■ Problem description ■
In the data below, swap every "portafolio" for "cartera" and write out the text lines with nothing else altered. Leave out the pictures.

■ Given entries ■

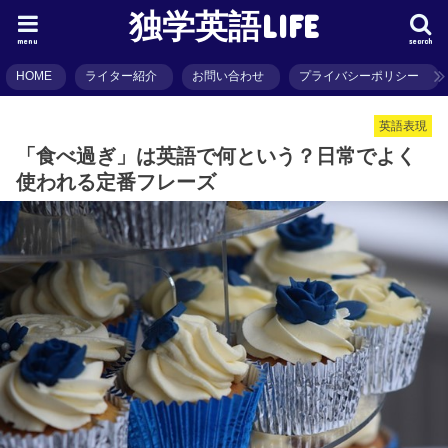
独学英語LIFE
menu
search
HOME
ライター紹介
お問い合わせ
プライバシーポリシー
英語表現
「食べ過ぎ」は英語で何という？日常でよく
使われる定番フレーズ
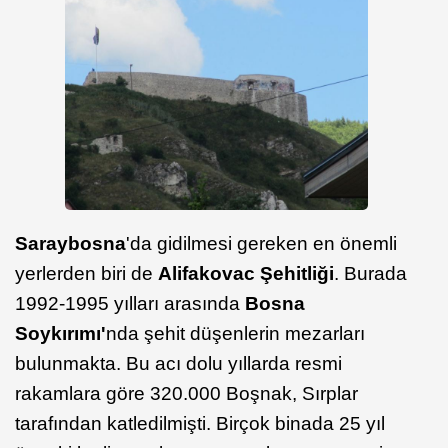
Saraybosna
'da gidilmesi gereken en önemli
yerlerden biri de
Alifakovac
Şehitliği
. Burada
1992-1995 yılları arasında
Bosna
Soykırımı'
nda şehit düşenlerin mezarları
bulunmakta. Bu acı dolu yıllarda resmi
rakamlara göre 320.000 Boşnak, Sırplar
tarafından katledilmişti. Birçok binada 25 yıl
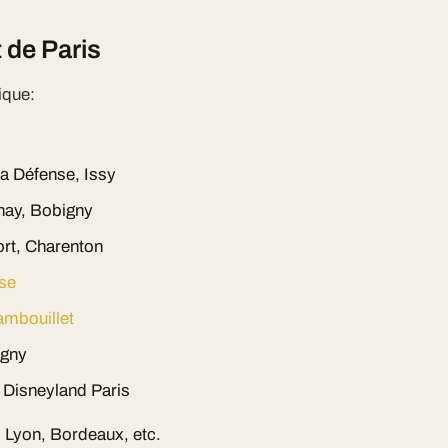
 de Paris
ique:
La Défense, Issy
nay, Bobigny
ort, Charenton
se
mbouillet
igny
 Disneyland Paris
e, Lyon, Bordeaux, etc.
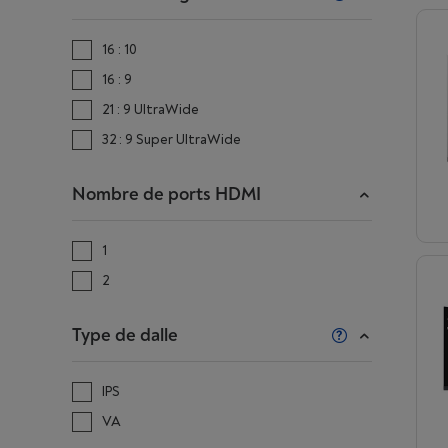
16 : 10
16 : 9
21 : 9 UltraWide
32 : 9 Super UltraWide
Nombre de ports HDMI
1
2
Type de dalle
IPS
VA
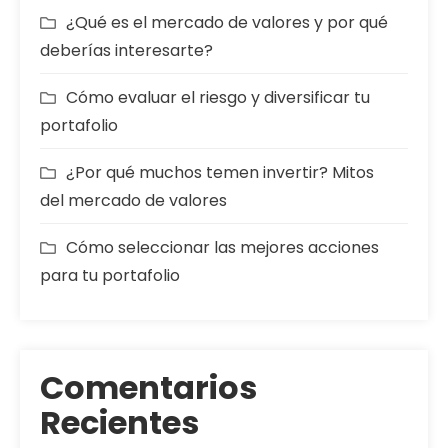
¿Qué es el mercado de valores y por qué
deberías interesarte?
Cómo evaluar el riesgo y diversificar tu
portafolio
¿Por qué muchos temen invertir? Mitos
del mercado de valores
Cómo seleccionar las mejores acciones
para tu portafolio
Comentarios
Recientes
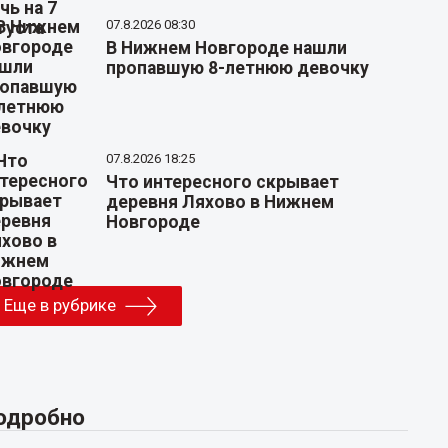
07.8.2026 08:30
В Нижнем Новгороде нашли
пропавшую 8-летнюю девочку
07.8.2026 18:25
Что интересного скрывает
деревня Ляхово в Нижнем
Новгороде
Еще в рубрике
одробно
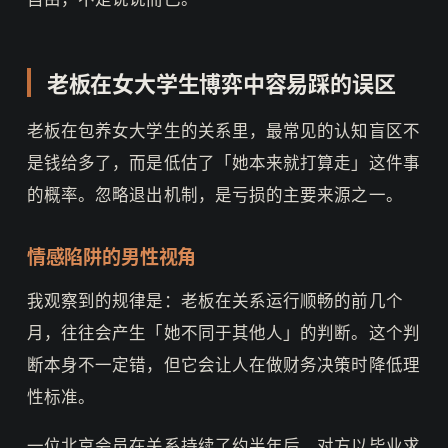
老板在女大学生博弈中容易踩的误区
老板在包养女大学生的关系里，最常见的认知盲区不
是钱给多了，而是低估了「她本来就打算走」这件事
的概率。忽略退出机制，是亏损的主要来源之一。
情感陷阱的男性视角
我观察到的规律是：老板在关系运行顺畅的前几个
月，往往会产生「她不同于其他人」的判断。这个判
断本身不一定错，但它会让人在做财务决策时降低理
性标准。
一位北京会员在关系持续了约半年后，对方以毕业求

■ Answer for the task ■
独学英語LIFE
menu
search
HOME
ライター紹介
お問い合わせ
プライバシーポリシー
英語表現
「食べ過ぎ」は英語で何という？日常でよく
使われる定番フレーズ
Saraybosna
'da gidilmesi gereken en önemli
yerlerden biri de
Alifakovac
Şehitliği
. Burada
1992-1995 yılları arasında
Bosna
Soykırımı'
nda şehit düşenlerin mezarları
bulunmakta. Bu acı dolu yıllarda resmi
rakamlara göre 320.000 Boşnak, Sırplar
tarafından katledilmişti. Birçok binada 25 yıl
 de Paris
ique:
La Défense, Issy
nay, Bobigny
ort, Charenton
se
mbouillet
igny
 Disneyland Paris
e, Lyon, Bordeaux, etc.
16 : 10
16 : 9
21 : 9 UltraWide
32 : 9 Super UltraWide
Nombre de ports HDMI
1
2
Type de dalle
IPS
VA
¿Qué es el mercado de valores y por qué
deberías interesarte?
Cómo evaluar el riesgo y diversificar tu
cartera
¿Por qué muchos temen invertir? Mitos
del mercado de valores
Cómo seleccionar las mejores acciones
para tu cartera
Comentarios
Recientes
07.8.2026 08:30
В Нижнем Новгороде нашли
пропавшую 8-летнюю девочку
07.8.2026 18:25
Что интересного скрывает
деревня Ляхово в Нижнем
Новгороде
Еще в рубрике
одробно
老板在女大学生博弈中容易踩的误区
老板在包养女大学生的关系里，最常见的认知盲区不
是钱给多了，而是低估了「她本来就打算走」这件事
的概率。忽略退出机制，是亏损的主要来源之一。
情感陷阱的男性视角
我观察到的规律是：老板在关系运行顺畅的前几个
月，往往会产生「她不同于其他人」的判断。这个判
断本身不一定错，但它会让人在做财务决策时降低理
性标准。
一位北京会员在关系持续了约半年后，对方以毕业求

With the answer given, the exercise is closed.